PROBLEM:
From the records below, return every line containing the word "Disaster".

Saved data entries
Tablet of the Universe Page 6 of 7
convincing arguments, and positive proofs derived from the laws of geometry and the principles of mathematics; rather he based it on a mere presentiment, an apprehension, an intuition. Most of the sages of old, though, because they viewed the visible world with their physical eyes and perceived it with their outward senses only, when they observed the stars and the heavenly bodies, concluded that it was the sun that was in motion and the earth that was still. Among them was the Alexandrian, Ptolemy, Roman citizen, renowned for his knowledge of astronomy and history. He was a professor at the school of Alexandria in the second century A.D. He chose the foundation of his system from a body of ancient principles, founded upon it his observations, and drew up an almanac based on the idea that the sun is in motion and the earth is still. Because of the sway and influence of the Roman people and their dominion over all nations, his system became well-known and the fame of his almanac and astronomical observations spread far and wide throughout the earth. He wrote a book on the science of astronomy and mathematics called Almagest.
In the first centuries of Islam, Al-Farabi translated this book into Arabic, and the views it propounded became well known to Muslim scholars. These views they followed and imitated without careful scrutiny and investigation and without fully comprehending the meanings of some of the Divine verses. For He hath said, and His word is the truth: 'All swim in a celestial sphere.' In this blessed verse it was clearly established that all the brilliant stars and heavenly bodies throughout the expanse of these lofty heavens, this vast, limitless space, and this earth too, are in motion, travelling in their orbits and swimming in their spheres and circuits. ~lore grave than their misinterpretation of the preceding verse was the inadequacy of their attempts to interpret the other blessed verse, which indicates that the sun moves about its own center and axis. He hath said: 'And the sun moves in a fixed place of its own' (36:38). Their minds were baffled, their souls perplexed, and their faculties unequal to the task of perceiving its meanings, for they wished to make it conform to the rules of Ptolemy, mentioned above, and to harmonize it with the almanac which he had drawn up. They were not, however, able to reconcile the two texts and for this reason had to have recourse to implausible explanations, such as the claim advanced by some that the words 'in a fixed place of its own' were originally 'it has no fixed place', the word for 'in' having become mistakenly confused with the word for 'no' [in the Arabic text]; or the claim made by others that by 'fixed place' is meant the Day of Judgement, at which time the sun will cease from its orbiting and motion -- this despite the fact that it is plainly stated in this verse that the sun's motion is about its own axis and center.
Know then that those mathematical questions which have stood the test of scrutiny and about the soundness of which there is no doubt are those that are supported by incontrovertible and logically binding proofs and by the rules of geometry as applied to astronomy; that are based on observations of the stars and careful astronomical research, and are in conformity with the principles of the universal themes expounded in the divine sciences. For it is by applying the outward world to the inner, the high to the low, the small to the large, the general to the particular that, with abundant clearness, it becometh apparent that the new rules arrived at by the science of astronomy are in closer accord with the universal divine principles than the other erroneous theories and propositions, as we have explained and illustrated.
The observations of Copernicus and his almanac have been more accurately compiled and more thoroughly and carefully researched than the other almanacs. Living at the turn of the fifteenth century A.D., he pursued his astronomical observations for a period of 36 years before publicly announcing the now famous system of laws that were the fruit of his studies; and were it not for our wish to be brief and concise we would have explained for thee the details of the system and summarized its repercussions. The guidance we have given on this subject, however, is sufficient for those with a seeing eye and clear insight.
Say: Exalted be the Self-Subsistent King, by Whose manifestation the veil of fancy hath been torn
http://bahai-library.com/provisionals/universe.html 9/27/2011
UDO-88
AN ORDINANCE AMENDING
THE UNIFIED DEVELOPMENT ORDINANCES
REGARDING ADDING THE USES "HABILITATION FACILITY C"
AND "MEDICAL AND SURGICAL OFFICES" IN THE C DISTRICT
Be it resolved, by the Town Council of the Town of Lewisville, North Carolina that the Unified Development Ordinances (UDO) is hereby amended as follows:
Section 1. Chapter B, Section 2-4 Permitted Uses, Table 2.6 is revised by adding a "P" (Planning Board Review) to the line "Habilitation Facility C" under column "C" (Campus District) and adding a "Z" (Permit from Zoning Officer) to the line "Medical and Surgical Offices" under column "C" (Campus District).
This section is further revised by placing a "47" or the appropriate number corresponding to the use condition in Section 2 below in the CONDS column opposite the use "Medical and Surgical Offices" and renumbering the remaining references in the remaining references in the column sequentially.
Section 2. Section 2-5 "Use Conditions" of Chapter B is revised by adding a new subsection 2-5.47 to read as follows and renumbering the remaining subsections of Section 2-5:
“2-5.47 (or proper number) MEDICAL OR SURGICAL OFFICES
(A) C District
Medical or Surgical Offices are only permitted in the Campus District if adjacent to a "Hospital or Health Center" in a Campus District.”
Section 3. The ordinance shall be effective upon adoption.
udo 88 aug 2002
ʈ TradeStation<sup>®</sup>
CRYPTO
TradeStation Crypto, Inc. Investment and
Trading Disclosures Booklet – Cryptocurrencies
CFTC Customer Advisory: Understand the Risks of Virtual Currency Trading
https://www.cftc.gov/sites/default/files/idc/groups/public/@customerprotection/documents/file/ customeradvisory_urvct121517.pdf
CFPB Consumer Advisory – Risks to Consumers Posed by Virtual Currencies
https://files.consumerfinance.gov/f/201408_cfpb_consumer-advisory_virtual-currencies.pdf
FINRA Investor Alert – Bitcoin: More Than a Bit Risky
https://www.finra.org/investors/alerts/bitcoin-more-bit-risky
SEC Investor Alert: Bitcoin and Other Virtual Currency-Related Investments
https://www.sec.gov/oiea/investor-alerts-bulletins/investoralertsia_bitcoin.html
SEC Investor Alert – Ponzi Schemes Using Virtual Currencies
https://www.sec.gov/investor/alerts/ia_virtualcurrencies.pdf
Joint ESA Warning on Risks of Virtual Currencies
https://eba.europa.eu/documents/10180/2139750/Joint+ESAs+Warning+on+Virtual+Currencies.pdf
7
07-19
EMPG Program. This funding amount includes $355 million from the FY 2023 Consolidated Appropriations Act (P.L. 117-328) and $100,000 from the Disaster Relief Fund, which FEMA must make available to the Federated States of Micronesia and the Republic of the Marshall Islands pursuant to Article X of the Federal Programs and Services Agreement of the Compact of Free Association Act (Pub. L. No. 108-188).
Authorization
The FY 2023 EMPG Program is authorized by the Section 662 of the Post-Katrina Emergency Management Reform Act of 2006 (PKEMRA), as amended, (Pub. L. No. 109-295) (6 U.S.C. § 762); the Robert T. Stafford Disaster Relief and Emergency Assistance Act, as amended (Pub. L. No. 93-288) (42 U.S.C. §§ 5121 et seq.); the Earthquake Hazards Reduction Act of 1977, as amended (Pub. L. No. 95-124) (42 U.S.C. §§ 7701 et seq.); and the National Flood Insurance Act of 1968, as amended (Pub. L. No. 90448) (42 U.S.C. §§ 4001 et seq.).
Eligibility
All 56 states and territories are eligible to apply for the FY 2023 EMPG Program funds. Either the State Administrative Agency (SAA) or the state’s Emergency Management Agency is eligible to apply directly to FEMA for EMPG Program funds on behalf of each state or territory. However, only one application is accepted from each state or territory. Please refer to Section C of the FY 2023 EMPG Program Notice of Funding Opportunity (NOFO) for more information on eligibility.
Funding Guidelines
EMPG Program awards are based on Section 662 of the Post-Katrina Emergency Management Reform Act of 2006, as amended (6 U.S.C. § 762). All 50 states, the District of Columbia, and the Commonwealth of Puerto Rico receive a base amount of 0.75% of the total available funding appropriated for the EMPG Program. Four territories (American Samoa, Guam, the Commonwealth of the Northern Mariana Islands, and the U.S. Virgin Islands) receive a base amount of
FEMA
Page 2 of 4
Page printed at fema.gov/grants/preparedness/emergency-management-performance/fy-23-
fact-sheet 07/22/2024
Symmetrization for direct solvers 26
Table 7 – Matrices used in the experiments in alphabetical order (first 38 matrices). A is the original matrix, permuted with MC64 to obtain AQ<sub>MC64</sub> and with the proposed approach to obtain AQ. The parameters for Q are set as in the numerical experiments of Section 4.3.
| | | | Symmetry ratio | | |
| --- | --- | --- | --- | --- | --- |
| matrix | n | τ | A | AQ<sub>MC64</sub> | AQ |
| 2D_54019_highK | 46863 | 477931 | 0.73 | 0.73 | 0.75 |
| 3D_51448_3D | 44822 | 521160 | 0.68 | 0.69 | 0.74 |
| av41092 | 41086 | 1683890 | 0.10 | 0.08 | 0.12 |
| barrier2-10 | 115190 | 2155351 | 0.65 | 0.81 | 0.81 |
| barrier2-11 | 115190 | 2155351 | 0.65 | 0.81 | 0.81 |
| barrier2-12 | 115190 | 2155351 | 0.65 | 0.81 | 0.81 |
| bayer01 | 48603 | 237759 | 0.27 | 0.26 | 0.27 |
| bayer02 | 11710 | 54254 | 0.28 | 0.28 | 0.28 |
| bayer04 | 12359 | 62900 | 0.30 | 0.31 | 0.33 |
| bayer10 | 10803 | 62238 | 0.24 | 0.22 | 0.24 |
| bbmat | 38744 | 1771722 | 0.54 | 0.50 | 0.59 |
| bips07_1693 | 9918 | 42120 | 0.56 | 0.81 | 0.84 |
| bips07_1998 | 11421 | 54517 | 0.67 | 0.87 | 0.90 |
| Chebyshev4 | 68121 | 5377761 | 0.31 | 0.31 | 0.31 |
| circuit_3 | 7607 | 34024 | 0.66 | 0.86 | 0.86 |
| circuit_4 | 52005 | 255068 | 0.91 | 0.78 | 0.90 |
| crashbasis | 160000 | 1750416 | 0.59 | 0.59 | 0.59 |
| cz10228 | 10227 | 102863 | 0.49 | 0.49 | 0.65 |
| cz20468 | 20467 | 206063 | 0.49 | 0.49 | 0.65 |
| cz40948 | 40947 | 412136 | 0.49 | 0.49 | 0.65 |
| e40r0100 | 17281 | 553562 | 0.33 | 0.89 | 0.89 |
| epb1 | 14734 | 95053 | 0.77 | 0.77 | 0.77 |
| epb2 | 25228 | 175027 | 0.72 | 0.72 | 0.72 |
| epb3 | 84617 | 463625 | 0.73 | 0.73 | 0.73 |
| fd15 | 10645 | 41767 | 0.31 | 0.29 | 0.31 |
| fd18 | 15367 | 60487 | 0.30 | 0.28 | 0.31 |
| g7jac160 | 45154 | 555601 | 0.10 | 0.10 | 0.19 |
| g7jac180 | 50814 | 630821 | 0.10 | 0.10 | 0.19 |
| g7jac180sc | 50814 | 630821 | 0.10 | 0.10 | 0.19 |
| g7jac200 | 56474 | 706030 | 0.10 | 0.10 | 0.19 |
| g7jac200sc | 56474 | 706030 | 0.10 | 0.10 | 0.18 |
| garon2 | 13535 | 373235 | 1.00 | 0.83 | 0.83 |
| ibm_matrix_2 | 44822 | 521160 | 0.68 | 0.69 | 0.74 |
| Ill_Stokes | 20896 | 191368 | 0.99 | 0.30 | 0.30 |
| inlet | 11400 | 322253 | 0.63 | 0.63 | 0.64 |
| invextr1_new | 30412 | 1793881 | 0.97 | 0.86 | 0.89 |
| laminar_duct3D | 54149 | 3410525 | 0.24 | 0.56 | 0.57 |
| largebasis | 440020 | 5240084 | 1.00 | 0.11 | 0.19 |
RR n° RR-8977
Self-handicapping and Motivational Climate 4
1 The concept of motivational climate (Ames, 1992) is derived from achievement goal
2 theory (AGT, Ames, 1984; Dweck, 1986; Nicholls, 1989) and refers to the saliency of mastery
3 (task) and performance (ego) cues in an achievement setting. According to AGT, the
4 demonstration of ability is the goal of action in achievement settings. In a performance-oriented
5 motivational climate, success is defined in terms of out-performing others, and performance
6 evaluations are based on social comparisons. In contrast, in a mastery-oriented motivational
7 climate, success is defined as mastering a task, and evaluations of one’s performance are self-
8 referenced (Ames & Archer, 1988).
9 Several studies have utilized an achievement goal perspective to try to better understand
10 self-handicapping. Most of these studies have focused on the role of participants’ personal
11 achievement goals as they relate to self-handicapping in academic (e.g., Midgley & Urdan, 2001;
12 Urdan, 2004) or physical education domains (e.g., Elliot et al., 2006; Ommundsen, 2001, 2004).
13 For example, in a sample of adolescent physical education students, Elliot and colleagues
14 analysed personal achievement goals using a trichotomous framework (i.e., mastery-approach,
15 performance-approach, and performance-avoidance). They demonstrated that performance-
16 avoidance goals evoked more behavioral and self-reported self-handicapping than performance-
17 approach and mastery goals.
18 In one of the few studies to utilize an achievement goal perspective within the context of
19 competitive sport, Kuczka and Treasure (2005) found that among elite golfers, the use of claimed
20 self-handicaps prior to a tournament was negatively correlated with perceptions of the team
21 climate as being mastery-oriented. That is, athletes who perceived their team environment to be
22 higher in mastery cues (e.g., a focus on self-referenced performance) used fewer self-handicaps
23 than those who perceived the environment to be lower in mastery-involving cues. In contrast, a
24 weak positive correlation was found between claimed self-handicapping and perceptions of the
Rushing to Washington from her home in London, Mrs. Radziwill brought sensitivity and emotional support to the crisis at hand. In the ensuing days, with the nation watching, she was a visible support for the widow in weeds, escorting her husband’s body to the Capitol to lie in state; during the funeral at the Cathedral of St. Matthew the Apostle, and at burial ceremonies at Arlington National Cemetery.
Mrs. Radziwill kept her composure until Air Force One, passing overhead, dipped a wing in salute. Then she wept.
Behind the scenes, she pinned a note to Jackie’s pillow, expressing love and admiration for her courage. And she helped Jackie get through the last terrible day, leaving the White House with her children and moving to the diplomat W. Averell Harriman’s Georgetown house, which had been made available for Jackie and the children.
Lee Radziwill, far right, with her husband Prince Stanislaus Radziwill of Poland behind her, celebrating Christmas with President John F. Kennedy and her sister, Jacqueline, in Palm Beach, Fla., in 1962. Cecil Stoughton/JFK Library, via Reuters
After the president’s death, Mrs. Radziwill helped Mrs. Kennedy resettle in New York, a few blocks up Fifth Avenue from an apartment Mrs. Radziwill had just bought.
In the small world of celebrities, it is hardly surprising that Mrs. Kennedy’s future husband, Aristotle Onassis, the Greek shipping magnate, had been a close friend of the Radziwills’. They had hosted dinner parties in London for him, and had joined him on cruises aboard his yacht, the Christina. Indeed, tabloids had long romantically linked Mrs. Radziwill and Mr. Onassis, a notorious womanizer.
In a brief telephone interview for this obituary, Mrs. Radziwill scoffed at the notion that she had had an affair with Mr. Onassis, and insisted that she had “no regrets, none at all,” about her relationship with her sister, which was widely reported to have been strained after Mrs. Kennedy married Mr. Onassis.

OUTPUT:
EMPG Program. This funding amount includes $355 million from the FY 2023 Consolidated Appropriations Act (P.L. 117-328) and $100,000 from the Disaster Relief Fund, which FEMA must make available to the Federated States of Micronesia and the Republic of the Marshall Islands pursuant to Article X of the Federal Programs and Services Agreement of the Compact of Free Association Act (Pub. L. No. 108-188).
The FY 2023 EMPG Program is authorized by the Section 662 of the Post-Katrina Emergency Management Reform Act of 2006 (PKEMRA), as amended, (Pub. L. No. 109-295) (6 U.S.C. § 762); the Robert T. Stafford Disaster Relief and Emergency Assistance Act, as amended (Pub. L. No. 93-288) (42 U.S.C. §§ 5121 et seq.); the Earthquake Hazards Reduction Act of 1977, as amended (Pub. L. No. 95-124) (42 U.S.C. §§ 7701 et seq.); and the National Flood Insurance Act of 1968, as amended (Pub. L. No. 90448) (42 U.S.C. §§ 4001 et seq.).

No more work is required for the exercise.